> Фрагмент текста:
▼▼▼
Выбрать главу

Опять забота — «хоть бы расплатиться с долгами, которые сидят на душе, и подумать о будущем сына».

Два лета, проведенные в имении, нисколько не спасли положения. Хозяйство разваливается, рассыпается по кускам. Зимние гонорары, достаточно крупные, целиком пожирает Кипелово, а убытки все равно не покрыты. Какой-то заколдованный круг. Едва перервешь его в одном месте, он замыкается снова.

Единственные реальные результаты помещичьей жизни — безденежье и резкое ухудшение здоровья.

Диагноз, который поставил один из верных друзей Стрепетовой, выдающийся русский врач и общественный деятель Сергей Петрович Боткин, не слишком определенен. «Снова острое воспаление кишок… вероятно, от простуды или тряски…» Или от того и другого вместе. Суть от этого не меняется, и боли не стихают.

Она лежит одна. Опять в каких-то меблированных комнатах. Высокая стена напротив косо срезает кусок недоброго петербургского неба. Тусклый день не похож на весенний. Ветер гулко и: мерно расшатывает высокий фонарь за окном. Безлюдье обычно забирается в комнату к ночи.

Уже потерян счет дням. Она лежит больше месяца. Спектакли сорваны. Кончаются деньги. Она просит у Писарева: «Пришли мне денег 100 р., у меня нет ничего…»

Лежа трудно писать. От слабости слова остаются недоконченными. Карандаш нечеток, и буквы косят в разные стороны. На дела обступают и, хочешь — не хочешь, надо в них разобраться. Она советует Писареву:

«Лишних лошадей не держи, продай серого и другого малиника, для чего они стоят и корм тратится, да еще там лишняя лошадь, без меня купленная… все хорошо при тебе, но помни, целый год ты не будешь в Кипелове, все перепортят без тебя…»

Потом она вспоминает о долгах и спрашивает тревожно: «нельзя ли весной продать торфу…»

Но беда все-таки не в лошадях и не в торфе, и даже не в долгах, которых она боится. Стрепетову гнетет бессмыслица сделанного, нелепость, на которую ушло столько сил, еще одна несуразица, навредившая и ей, и ее отношениям с Писаревым. Она опять и опять убеждает его в своей правоте.
▲▲▲
> Задание: Какой диагноз поставил Стрепетовой Сергей Петрович Боткин согласно фрагменту о ее болезни? Опирайтесь исключительно на приведенный фрагмент.

> Исходные данные:
▼▼▼
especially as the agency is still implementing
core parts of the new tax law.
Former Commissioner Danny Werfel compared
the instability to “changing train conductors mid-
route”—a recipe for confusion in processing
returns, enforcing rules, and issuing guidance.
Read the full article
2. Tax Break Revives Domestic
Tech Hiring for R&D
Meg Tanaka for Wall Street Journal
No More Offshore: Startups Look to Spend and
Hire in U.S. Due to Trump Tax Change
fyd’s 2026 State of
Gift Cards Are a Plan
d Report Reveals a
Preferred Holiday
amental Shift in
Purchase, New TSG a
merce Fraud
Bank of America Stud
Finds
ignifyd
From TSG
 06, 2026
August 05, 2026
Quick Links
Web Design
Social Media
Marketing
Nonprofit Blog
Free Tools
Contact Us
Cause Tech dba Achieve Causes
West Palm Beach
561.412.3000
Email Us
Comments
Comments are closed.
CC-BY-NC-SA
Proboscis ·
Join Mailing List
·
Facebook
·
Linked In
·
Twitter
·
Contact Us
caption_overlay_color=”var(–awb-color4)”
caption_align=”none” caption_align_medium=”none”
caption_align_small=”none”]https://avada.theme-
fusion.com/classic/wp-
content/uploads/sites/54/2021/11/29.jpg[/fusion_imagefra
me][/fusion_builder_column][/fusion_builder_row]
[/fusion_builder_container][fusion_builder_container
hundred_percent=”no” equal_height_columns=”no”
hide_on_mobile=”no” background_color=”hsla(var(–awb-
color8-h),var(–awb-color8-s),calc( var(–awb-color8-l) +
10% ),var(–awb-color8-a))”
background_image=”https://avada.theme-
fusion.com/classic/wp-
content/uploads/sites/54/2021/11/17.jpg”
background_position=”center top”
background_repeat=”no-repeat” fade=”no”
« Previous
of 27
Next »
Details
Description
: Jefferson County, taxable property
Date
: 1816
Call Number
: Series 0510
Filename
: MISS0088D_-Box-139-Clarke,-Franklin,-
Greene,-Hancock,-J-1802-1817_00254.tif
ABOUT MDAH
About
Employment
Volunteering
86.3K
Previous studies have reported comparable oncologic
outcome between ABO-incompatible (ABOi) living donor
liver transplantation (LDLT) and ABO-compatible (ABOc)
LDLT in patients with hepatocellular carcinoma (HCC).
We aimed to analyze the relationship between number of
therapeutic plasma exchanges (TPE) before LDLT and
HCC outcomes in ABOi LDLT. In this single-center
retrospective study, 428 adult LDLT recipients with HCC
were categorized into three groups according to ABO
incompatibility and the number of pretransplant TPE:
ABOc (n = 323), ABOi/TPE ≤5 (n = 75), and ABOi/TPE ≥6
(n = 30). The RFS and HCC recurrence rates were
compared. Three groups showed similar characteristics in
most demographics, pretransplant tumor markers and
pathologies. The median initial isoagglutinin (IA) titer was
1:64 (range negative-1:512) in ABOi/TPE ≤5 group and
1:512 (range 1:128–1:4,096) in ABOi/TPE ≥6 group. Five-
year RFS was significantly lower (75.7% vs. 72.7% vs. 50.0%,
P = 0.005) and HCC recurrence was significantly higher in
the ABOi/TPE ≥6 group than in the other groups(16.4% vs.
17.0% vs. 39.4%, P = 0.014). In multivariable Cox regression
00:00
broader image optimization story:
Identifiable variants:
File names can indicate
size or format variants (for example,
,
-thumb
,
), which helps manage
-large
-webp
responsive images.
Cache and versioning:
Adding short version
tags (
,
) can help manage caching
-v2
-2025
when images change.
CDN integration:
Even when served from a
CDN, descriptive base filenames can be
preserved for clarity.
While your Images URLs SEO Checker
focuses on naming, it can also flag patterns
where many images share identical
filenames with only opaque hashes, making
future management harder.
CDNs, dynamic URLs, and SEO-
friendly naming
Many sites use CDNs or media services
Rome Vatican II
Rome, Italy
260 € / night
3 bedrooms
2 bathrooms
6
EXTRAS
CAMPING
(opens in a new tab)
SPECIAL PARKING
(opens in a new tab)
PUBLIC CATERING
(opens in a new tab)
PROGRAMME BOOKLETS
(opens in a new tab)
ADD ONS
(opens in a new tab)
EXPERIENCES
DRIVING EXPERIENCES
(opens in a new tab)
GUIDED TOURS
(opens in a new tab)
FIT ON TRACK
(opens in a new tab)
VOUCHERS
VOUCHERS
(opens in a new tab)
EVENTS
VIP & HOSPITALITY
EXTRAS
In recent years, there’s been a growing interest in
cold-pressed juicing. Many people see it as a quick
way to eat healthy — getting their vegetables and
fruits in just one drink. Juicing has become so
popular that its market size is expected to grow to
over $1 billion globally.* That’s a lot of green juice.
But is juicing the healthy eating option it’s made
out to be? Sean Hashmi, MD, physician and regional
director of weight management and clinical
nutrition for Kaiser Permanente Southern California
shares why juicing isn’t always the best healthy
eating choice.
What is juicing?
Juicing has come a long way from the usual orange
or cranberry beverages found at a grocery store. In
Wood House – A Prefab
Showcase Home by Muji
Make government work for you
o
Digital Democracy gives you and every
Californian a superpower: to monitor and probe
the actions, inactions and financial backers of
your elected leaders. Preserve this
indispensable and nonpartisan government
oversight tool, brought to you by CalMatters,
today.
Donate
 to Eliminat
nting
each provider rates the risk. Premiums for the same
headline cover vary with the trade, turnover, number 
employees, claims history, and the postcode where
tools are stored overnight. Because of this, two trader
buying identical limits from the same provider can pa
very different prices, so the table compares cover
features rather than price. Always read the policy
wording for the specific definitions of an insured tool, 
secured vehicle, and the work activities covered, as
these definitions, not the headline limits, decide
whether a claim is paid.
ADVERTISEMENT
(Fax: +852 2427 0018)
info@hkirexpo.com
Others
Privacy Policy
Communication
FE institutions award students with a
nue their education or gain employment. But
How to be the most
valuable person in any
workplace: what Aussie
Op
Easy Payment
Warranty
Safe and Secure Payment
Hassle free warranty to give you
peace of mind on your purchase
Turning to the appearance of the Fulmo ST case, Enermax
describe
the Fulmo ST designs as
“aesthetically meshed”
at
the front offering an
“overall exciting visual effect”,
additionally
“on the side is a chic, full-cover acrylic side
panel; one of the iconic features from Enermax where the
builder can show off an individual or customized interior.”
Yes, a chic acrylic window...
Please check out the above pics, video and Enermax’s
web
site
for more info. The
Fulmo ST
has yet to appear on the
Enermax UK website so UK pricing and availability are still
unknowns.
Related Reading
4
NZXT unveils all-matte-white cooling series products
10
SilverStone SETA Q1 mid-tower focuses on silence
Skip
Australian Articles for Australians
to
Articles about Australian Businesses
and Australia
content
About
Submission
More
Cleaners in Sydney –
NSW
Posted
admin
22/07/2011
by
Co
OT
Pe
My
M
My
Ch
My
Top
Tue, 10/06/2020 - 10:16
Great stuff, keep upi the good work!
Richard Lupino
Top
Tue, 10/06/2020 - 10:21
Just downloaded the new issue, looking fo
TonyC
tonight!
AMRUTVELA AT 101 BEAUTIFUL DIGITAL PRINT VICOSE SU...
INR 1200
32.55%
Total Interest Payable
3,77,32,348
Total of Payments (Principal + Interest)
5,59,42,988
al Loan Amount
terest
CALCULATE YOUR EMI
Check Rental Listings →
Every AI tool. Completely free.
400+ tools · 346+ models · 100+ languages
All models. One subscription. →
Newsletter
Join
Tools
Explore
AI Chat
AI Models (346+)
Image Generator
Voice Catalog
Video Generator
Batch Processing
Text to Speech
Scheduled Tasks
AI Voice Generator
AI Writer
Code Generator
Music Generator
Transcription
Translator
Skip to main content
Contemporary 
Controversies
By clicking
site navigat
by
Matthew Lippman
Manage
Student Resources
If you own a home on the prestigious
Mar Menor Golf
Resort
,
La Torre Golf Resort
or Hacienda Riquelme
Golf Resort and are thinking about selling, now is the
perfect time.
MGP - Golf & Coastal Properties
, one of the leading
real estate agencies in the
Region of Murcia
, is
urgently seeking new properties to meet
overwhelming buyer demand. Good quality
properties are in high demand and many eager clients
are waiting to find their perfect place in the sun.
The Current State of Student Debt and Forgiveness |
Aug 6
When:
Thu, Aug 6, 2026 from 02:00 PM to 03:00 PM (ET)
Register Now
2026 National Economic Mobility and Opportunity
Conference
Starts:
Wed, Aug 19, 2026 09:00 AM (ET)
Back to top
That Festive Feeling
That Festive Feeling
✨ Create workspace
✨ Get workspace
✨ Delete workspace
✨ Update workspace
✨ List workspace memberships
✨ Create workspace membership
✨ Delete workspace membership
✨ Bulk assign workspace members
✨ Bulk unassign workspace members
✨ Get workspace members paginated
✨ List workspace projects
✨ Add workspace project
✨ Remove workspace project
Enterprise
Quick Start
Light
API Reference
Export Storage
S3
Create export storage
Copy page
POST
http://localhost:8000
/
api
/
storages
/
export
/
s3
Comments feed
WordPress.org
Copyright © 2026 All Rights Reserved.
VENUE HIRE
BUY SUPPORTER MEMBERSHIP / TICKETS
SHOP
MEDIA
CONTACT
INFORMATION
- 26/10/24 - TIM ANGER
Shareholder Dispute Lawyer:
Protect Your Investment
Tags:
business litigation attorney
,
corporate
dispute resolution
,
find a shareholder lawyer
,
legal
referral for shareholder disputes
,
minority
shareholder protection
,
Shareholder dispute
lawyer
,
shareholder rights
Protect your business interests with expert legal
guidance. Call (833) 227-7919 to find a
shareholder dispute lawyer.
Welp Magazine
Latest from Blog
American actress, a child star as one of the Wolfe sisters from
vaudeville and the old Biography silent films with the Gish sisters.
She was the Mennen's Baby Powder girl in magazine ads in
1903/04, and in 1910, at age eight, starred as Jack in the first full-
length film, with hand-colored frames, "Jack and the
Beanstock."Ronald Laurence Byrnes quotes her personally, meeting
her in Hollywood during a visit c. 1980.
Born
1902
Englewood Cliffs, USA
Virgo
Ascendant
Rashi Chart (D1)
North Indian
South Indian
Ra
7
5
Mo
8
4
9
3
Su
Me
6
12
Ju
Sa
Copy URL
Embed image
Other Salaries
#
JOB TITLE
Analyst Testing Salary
▲▲▲
> Результат выполнения: Острое воспаление кишок.